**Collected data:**
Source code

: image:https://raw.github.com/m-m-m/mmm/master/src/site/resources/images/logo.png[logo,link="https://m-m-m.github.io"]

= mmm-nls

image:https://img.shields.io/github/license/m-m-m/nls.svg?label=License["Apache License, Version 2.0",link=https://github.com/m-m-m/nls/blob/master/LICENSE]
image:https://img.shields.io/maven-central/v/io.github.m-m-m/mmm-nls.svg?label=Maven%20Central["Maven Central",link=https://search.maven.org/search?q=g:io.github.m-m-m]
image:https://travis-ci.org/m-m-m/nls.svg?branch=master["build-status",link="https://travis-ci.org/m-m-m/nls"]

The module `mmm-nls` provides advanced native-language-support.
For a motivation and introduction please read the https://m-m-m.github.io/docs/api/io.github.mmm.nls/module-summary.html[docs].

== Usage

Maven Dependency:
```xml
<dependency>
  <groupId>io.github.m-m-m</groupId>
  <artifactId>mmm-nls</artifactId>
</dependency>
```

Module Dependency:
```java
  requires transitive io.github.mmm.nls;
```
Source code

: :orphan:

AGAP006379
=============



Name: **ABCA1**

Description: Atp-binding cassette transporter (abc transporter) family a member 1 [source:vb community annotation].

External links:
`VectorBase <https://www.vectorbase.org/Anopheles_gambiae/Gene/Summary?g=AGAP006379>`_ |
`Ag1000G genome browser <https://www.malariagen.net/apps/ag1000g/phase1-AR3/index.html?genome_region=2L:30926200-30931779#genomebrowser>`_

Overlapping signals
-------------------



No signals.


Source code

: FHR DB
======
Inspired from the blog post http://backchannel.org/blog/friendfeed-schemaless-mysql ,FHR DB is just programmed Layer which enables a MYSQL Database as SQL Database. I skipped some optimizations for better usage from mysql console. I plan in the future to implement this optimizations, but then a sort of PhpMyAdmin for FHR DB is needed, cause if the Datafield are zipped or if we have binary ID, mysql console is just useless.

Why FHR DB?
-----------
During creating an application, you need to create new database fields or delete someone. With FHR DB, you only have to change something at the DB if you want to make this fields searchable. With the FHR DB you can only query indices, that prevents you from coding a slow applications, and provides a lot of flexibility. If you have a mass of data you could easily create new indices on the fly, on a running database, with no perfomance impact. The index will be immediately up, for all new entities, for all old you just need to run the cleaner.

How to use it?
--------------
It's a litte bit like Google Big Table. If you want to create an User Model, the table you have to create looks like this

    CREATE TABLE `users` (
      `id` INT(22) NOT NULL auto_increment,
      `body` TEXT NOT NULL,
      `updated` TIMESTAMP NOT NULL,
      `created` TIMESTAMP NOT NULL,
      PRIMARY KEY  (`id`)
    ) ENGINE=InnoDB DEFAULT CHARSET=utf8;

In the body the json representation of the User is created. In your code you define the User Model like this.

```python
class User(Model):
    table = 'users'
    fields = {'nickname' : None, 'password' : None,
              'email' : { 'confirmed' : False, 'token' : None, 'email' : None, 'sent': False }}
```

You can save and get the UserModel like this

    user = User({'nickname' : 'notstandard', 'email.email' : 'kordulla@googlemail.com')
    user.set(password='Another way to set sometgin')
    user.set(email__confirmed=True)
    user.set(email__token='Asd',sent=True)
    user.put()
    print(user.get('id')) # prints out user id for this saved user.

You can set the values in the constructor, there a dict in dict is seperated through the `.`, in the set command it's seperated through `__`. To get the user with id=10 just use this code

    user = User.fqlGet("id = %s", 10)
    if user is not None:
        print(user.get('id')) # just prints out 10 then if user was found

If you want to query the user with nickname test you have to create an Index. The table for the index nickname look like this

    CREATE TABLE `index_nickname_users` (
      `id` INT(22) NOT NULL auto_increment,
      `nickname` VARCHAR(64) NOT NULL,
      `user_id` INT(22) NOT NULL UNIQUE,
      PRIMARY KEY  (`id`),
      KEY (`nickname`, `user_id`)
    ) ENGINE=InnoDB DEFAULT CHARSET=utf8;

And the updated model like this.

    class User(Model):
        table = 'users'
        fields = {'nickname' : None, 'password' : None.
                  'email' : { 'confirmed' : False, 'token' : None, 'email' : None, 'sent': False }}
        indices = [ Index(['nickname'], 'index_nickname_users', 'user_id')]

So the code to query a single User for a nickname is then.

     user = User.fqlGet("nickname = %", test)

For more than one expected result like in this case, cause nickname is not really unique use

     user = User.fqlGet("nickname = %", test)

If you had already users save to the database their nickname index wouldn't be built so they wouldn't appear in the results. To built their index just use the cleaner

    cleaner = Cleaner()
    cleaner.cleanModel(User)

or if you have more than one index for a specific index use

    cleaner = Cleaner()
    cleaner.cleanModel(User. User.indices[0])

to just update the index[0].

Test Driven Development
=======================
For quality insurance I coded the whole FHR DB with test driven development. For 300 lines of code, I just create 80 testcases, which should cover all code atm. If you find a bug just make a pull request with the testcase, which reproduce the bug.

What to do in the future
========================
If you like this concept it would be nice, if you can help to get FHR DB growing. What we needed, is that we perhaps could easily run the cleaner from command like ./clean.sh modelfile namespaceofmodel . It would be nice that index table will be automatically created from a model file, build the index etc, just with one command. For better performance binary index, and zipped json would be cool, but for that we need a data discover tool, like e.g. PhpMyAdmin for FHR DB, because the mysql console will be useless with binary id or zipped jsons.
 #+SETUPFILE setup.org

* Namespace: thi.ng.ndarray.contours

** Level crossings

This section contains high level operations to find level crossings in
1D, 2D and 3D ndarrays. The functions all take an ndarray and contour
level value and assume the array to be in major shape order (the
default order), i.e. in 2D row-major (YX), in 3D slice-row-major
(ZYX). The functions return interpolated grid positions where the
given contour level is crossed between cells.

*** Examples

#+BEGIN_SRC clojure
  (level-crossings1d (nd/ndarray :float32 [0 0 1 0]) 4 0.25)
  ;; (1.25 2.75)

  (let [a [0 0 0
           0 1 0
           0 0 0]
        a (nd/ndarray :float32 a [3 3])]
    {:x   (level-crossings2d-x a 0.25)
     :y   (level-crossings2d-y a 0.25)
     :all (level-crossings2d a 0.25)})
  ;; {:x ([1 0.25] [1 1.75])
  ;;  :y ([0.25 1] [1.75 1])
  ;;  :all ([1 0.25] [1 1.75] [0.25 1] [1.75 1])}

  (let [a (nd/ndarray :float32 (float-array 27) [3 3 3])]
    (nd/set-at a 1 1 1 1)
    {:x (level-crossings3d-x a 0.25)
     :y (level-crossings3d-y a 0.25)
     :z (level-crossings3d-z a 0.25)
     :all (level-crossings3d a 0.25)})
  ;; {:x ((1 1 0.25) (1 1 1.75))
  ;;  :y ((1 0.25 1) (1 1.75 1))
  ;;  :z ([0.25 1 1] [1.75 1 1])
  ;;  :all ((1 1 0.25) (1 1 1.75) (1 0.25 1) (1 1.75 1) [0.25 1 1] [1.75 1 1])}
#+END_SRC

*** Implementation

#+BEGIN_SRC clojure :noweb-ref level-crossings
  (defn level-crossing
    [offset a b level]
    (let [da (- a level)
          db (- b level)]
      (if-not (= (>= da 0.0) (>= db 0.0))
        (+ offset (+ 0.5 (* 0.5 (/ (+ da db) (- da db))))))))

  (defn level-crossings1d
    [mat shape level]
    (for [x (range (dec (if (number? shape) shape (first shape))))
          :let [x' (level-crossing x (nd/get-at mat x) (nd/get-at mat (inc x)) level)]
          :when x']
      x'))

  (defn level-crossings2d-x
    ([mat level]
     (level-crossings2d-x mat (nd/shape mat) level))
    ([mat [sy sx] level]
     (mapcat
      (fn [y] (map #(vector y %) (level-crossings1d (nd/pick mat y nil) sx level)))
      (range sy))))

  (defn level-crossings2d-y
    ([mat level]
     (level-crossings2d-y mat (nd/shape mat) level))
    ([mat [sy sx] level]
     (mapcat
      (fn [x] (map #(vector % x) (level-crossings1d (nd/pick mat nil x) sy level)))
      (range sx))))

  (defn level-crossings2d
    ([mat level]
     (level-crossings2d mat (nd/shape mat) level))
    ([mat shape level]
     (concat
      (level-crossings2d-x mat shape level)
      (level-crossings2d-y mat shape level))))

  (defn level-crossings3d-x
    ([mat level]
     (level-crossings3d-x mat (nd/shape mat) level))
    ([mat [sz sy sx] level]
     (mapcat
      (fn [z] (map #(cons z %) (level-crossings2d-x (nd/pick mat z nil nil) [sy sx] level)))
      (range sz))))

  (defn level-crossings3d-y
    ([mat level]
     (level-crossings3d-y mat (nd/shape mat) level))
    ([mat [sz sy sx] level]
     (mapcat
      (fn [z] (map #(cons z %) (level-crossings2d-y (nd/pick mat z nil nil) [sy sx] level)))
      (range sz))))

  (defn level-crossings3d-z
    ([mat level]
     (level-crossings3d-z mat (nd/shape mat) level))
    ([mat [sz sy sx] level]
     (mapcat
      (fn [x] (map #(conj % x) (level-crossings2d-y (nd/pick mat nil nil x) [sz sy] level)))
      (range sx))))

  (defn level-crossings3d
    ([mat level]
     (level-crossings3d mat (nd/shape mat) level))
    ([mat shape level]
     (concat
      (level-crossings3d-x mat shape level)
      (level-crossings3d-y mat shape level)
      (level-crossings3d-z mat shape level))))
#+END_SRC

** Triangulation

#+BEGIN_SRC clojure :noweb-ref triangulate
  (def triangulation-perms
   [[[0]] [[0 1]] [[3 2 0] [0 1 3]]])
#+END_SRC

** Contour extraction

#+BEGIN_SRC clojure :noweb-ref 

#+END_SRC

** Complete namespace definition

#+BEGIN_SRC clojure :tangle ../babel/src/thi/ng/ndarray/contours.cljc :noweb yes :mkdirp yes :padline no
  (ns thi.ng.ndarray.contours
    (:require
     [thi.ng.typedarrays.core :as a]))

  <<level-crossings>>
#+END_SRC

**Task:**
Your answer must be the line holding "[thi.ng.typedarrays.core :as a]))" plus every later line to the end of the records, copied exactly.

**Answer to the exercise:**
     [thi.ng.typedarrays.core :as a]))

  <<level-crossings>>
#+END_SRC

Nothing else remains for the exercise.